Task to complete
Could the listing be repeated exactly, with every picture dropped?

════════════════════

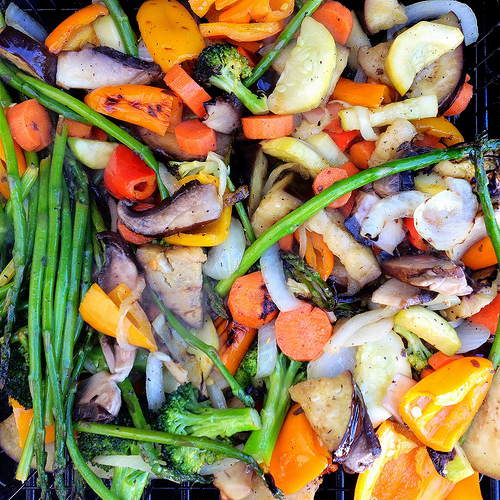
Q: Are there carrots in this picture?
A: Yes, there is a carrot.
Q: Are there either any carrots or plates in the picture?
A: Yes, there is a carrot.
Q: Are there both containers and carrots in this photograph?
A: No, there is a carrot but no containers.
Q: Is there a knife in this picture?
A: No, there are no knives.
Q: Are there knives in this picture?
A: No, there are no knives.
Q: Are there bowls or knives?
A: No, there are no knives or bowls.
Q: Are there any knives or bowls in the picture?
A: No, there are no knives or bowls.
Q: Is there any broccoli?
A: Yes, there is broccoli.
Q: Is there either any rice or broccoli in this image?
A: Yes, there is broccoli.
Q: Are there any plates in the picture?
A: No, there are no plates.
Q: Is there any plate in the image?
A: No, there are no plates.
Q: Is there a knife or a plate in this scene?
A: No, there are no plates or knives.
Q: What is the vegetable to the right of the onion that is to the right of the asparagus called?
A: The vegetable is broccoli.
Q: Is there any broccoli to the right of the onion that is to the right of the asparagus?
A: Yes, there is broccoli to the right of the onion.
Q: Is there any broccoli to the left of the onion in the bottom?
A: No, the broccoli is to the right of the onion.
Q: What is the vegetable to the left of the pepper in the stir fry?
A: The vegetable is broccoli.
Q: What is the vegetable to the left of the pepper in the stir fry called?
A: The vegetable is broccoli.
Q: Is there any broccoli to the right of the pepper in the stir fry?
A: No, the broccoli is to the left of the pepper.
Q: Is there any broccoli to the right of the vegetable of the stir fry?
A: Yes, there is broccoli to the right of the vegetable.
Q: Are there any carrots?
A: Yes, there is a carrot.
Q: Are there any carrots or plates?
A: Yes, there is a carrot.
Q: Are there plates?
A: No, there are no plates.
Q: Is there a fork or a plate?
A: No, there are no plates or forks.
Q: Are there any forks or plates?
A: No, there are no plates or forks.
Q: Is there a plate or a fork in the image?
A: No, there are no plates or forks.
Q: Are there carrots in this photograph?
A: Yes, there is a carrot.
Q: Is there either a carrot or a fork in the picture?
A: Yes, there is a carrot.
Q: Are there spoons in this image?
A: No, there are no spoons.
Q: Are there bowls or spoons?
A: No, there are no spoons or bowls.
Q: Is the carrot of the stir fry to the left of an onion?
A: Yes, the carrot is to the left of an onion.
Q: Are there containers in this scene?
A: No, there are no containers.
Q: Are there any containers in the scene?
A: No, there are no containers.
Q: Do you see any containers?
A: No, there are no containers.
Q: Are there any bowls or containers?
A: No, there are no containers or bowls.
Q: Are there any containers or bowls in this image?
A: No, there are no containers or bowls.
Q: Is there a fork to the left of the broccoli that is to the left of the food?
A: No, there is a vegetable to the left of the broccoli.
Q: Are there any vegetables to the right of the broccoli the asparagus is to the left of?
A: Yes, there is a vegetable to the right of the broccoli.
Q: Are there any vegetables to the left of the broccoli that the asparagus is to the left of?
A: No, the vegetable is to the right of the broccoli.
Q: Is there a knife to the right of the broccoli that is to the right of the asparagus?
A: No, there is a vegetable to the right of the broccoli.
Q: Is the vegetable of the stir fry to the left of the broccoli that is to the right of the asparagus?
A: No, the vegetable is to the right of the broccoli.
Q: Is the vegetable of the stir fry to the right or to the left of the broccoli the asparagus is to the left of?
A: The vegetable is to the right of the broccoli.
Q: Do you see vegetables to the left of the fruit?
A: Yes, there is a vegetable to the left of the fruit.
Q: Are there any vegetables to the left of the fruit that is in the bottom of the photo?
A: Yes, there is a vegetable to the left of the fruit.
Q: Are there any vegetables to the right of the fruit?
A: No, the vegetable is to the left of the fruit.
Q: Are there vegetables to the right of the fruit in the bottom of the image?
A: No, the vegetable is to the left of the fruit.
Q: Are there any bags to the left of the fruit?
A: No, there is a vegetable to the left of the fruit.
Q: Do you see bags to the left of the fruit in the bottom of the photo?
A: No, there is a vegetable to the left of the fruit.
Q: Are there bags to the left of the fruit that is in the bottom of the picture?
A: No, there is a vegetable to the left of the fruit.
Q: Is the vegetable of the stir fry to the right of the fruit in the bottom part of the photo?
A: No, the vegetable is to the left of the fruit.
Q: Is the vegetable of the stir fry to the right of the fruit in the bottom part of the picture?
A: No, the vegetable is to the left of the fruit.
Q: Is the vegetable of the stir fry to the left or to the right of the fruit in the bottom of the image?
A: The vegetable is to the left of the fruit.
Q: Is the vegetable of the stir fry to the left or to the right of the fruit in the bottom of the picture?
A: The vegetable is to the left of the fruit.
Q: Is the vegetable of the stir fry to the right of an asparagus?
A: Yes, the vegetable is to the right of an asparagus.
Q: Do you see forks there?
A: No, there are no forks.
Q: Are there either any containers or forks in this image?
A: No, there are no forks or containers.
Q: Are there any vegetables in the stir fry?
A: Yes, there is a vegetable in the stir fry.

════════════════════

Problem solution
Q: Are there carrots in this picture?
A: Yes, there is a carrot.
Q: Are there either any carrots or plates in the picture?
A: Yes, there is a carrot.
Q: Are there both containers and carrots in this photograph?
A: No, there is a carrot but no containers.
Q: Is there a knife in this picture?
A: No, there are no knives.
Q: Are there knives in this picture?
A: No, there are no knives.
Q: Are there bowls or knives?
A: No, there are no knives or bowls.
Q: Are there any knives or bowls in the picture?
A: No, there are no knives or bowls.
Q: Is there any broccoli?
A: Yes, there is broccoli.
Q: Is there either any rice or broccoli in this image?
A: Yes, there is broccoli.
Q: Are there any plates in the picture?
A: No, there are no plates.
Q: Is there any plate in the image?
A: No, there are no plates.
Q: Is there a knife or a plate in this scene?
A: No, there are no plates or knives.
Q: What is the vegetable to the right of the onion that is to the right of the asparagus called?
A: The vegetable is broccoli.
Q: Is there any broccoli to the right of the onion that is to the right of the asparagus?
A: Yes, there is broccoli to the right of the onion.
Q: Is there any broccoli to the left of the onion in the bottom?
A: No, the broccoli is to the right of the onion.
Q: What is the vegetable to the left of the pepper in the stir fry?
A: The vegetable is broccoli.
Q: What is the vegetable to the left of the pepper in the stir fry called?
A: The vegetable is broccoli.
Q: Is there any broccoli to the right of the pepper in the stir fry?
A: No, the broccoli is to the left of the pepper.
Q: Is there any broccoli to the right of the vegetable of the stir fry?
A: Yes, there is broccoli to the right of the vegetable.
Q: Are there any carrots?
A: Yes, there is a carrot.
Q: Are there any carrots or plates?
A: Yes, there is a carrot.
Q: Are there plates?
A: No, there are no plates.
Q: Is there a fork or a plate?
A: No, there are no plates or forks.
Q: Are there any forks or plates?
A: No, there are no plates or forks.
Q: Is there a plate or a fork in the image?
A: No, there are no plates or forks.
Q: Are there carrots in this photograph?
A: Yes, there is a carrot.
Q: Is there either a carrot or a fork in the picture?
A: Yes, there is a carrot.
Q: Are there spoons in this image?
A: No, there are no spoons.
Q: Are there bowls or spoons?
A: No, there are no spoons or bowls.
Q: Is the carrot of the stir fry to the left of an onion?
A: Yes, the carrot is to the left of an onion.
Q: Are there containers in this scene?
A: No, there are no containers.
Q: Are there any containers in the scene?
A: No, there are no containers.
Q: Do you see any containers?
A: No, there are no containers.
Q: Are there any bowls or containers?
A: No, there are no containers or bowls.
Q: Are there any containers or bowls in this image?
A: No, there are no containers or bowls.
Q: Is there a fork to the left of the broccoli that is to the left of the food?
A: No, there is a vegetable to the left of the broccoli.
Q: Are there any vegetables to the right of the broccoli the asparagus is to the left of?
A: Yes, there is a vegetable to the right of the broccoli.
Q: Are there any vegetables to the left of the broccoli that the asparagus is to the left of?
A: No, the vegetable is to the right of the broccoli.
Q: Is there a knife to the right of the broccoli that is to the right of the asparagus?
A: No, there is a vegetable to the right of the broccoli.
Q: Is the vegetable of the stir fry to the left of the broccoli that is to the right of the asparagus?
A: No, the vegetable is to the right of the broccoli.
Q: Is the vegetable of the stir fry to the right or to the left of the broccoli the asparagus is to the left of?
A: The vegetable is to the right of the broccoli.
Q: Do you see vegetables to the left of the fruit?
A: Yes, there is a vegetable to the left of the fruit.
Q: Are there any vegetables to the left of the fruit that is in the bottom of the photo?
A: Yes, there is a vegetable to the left of the fruit.
Q: Are there any vegetables to the right of the fruit?
A: No, the vegetable is to the left of the fruit.
Q: Are there vegetables to the right of the fruit in the bottom of the image?
A: No, the vegetable is to the left of the fruit.
Q: Are there any bags to the left of the fruit?
A: No, there is a vegetable to the left of the fruit.
Q: Do you see bags to the left of the fruit in the bottom of the photo?
A: No, there is a vegetable to the left of the fruit.
Q: Are there bags to the left of the fruit that is in the bottom of the picture?
A: No, there is a vegetable to the left of the fruit.
Q: Is the vegetable of the stir fry to the right of the fruit in the bottom part of the photo?
A: No, the vegetable is to the left of the fruit.
Q: Is the vegetable of the stir fry to the right of the fruit in the bottom part of the picture?
A: No, the vegetable is to the left of the fruit.
Q: Is the vegetable of the stir fry to the left or to the right of the fruit in the bottom of the image?
A: The vegetable is to the left of the fruit.
Q: Is the vegetable of the stir fry to the left or to the right of the fruit in the bottom of the picture?
A: The vegetable is to the left of the fruit.
Q: Is the vegetable of the stir fry to the right of an asparagus?
A: Yes, the vegetable is to the right of an asparagus.
Q: Do you see forks there?
A: No, there are no forks.
Q: Are there either any containers or forks in this image?
A: No, there are no forks or containers.
Q: Are there any vegetables in the stir fry?
A: Yes, there is a vegetable in the stir fry.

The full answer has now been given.